EXERCISE DETAILS> For this exercise, output the line containing "os directamente relacionados" and all lines after it to the end of the records, exactly, with no other content.

Stored data entries:
◇ ◇ ◇ ◇ ◇

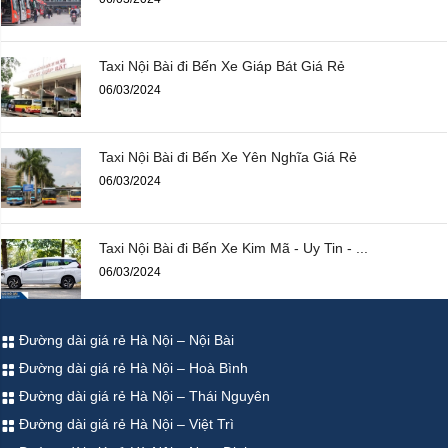
Taxi Nội Bài đi Bến Xe Giáp Bát Giá Rẻ
06/03/2024
Taxi Nội Bài đi Bến Xe Yên Nghĩa Giá Rẻ
06/03/2024
Taxi Nội Bài đi Bến Xe Kim Mã - Uy Tin - ...
06/03/2024
Đường dài giá rẻ Hà Nội – Nội Bài
Đường dài giá rẻ Hà Nội – Hoà Bình
Đường dài giá rẻ Hà Nội – Thái Nguyên
Đường dài giá rẻ Hà Nội – Việt Trì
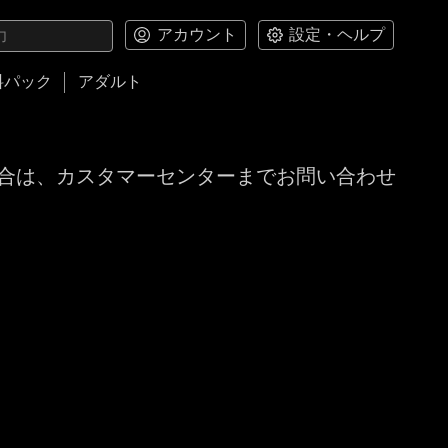
アカウント
設定・ヘルプ
料パック
アダルト
合は、カスタマーセンターまでお問い合わせ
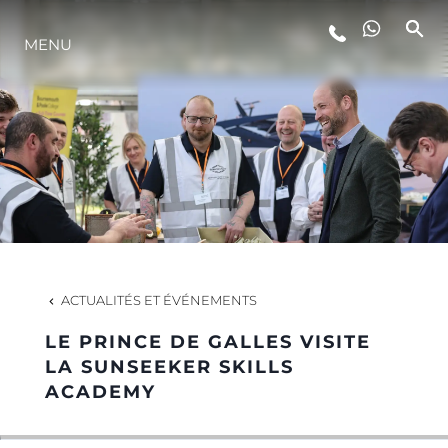
MENU
STYLE DE VIE
L'INNOVATION
LA SOCIÉTÉ
NOTRE ÉQUIPE
ACTUALITÉS ET ÉVÉNEMENTS
LE PRINCE DE GALLES VISITE
NOTRE HÉRITAGE
LA SUNSEEKER SKILLS
ACADEMY
ESTIMEZ VOTRE BATEAU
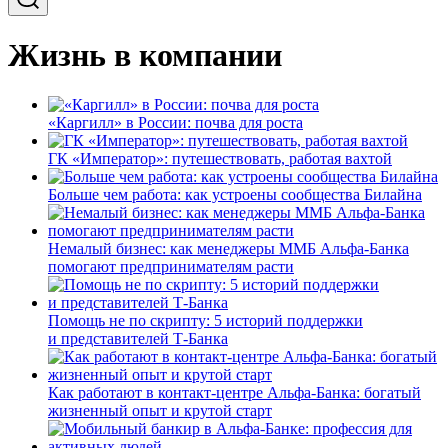
Жизнь в компании
«Каргилл» в России: почва для роста
ГК «Император»: путешествовать, работая вахтой
Больше чем работа: как устроены сообщества Билайна
Немалый бизнес: как менеджеры ММБ Альфа-Банка
помогают предпринимателям расти
Помощь не по скрипту: 5 историй поддержки
и представителей Т-Банка
Как работают в контакт-центре Альфа-Банка: богатый
жизненный опыт и крутой старт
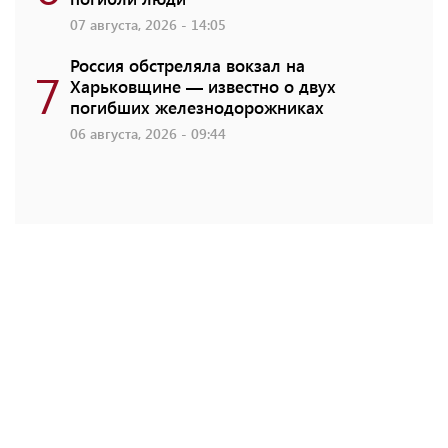
07 августа, 2026 - 14:05
Россия обстреляла вокзал на
7
Харьковщине — известно о двух
погибших железнодорожниках
06 августа, 2026 - 09:44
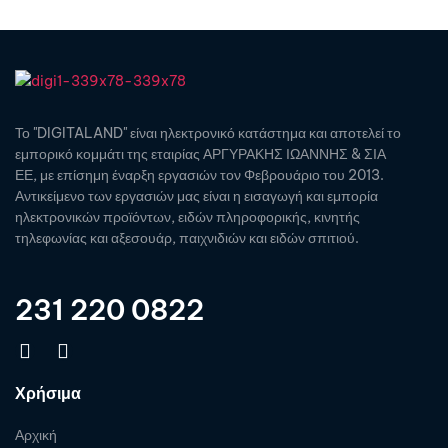
Το "DIGITALAND" είναι ηλεκτρονικό κατάστημα και αποτελεί το
εμπορικό κομμάτι της εταιρίας ΑΡΓΥΡΑΚΗΣ ΙΩΑΝΝΗΣ & ΣΙΑ
ΕΕ, με επίσημη έναρξη εργασιών τον Φεβρουάριο του 2013.
Αντικείμενο των εργασιών μας είναι η εισαγωγή και εμπορία
ηλεκτρονικών προϊόντων, ειδών πληροφορικής, κινητής
τηλεφωνίας και αξεσουάρ, παιχνιδιών και ειδών σπιτιού.
231 220 0822
Χρήσιμα
Αρχική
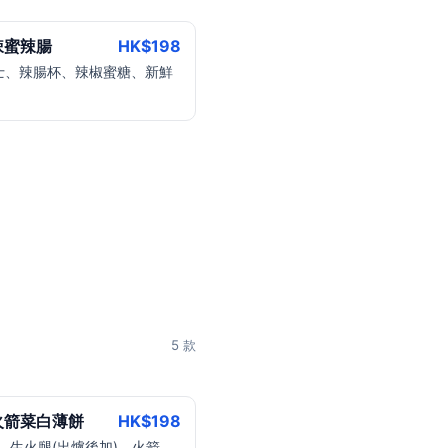
辣蜜辣腸
HK$
198
 芝士、辣腸杯、辣椒蜜糖、新鮮
5 款
火箭菜白薄餅
HK$
198
、生火腿(出爐後加)、火箭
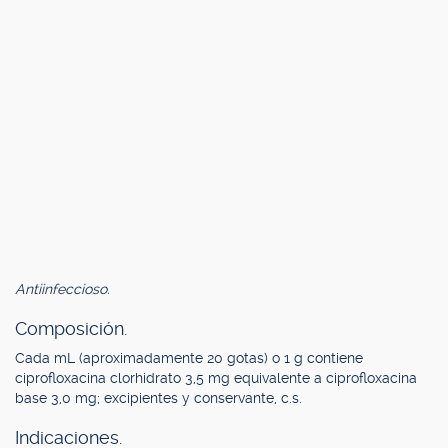
Antiinfeccioso.
Composición.
Cada mL (aproximadamente 20 gotas) o 1 g contiene
ciprofloxacina clorhidrato 3,5 mg equivalente a ciprofloxacina
base 3,0 mg; excipientes y conservante, c.s.
Indicaciones.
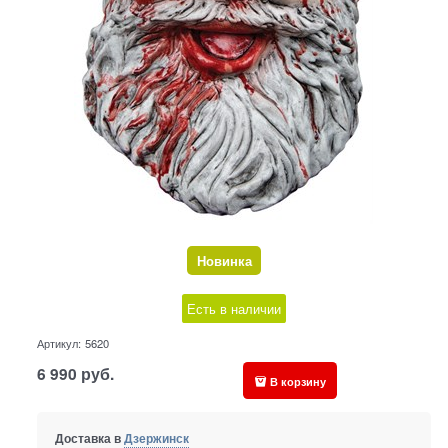
Новинка
Есть в наличии
Артикул:
5620
6 990
руб.
В корзину
Доставка в
Дзержинск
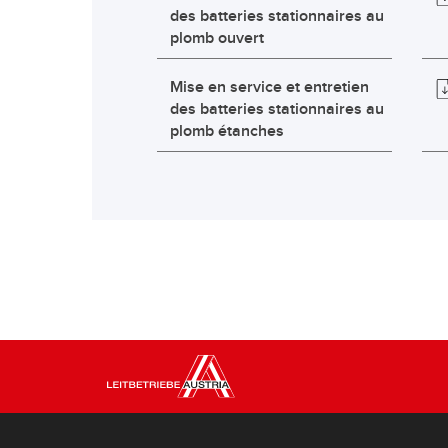
des batteries stationnaires au
plomb ouvert
Mise en service et entretien
des batteries stationnaires au
plomb étanches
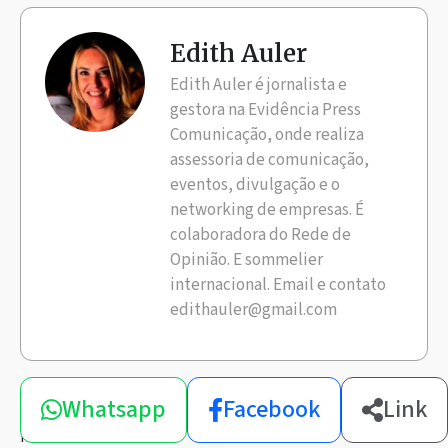
Edith Auler
Edith Auler é jornalista e
gestora na Evidência Press
Comunicação, onde realiza
assessoria de comunicação,
eventos, divulgação e o
networking de empresas. É
colaboradora do Rede de
Opinião. E sommelier
internacional. Email e contato
edithauler@gmail.com
Compartilhe
Whatsapp
Facebook
Link
esta
notícia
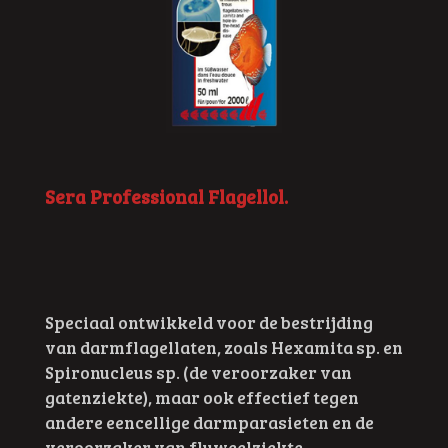
Sera Professional Flagellol.
Speciaal ontwikkeld voor de bestrijding
van darmflagellaten, zoals Hexamita sp. en
Spironucleus sp. (de veroorzaker van
gatenziekte), maar ook effectief tegen
andere eencellige darmparasieten en de
veroorzaker van fluweelziekte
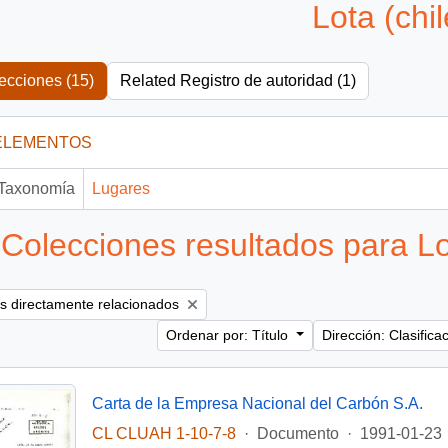
Lota (chil
ecciones (15)
Related Registro de autoridad (1)
ELEMENTOS
Taxonomía
Lugares
Colecciones resultados para Lot
os directamente relacionados
Ordenar por: Título
Dirección: Clasific
Carta de la Empresa Nacional del Carbón S.A.
CL CLUAH 1-10-7-8
·
Documento
·
1991-01-23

◇ ◇ ◇ ◇ ◇

EXPECTED ANSWER>
os directamente relacionados
Ordenar por: Título
Dirección: Clasific
Carta de la Empresa Nacional del Carbón S.A.
CL CLUAH 1-10-7-8
·
Documento
·
1991-01-23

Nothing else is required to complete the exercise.